§ **WHAT THE TASK REQUIRES**
Rewrite the source text of the records, changing "bekanntes Problem" to "bekanntes Verhalten" and keeping everything else the same. Leave the pictures out.

§ **EXERCISE INPUTS**
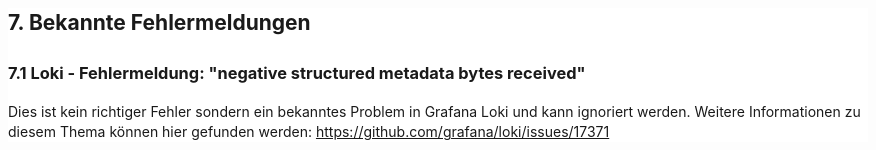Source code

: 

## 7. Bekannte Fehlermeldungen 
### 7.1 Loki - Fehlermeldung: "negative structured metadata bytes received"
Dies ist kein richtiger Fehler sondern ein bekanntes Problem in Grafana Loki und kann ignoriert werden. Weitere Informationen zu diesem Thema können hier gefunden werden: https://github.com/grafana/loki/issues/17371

§ **SOLUTION TO THE PROBLEM**
Source code

: 

## 7. Bekannte Fehlermeldungen 
### 7.1 Loki - Fehlermeldung: "negative structured metadata bytes received"
Dies ist kein richtiger Fehler sondern ein bekanntes Verhalten in Grafana Loki und kann ignoriert werden. Weitere Informationen zu diesem Thema können hier gefunden werden: https://github.com/grafana/loki/issues/17371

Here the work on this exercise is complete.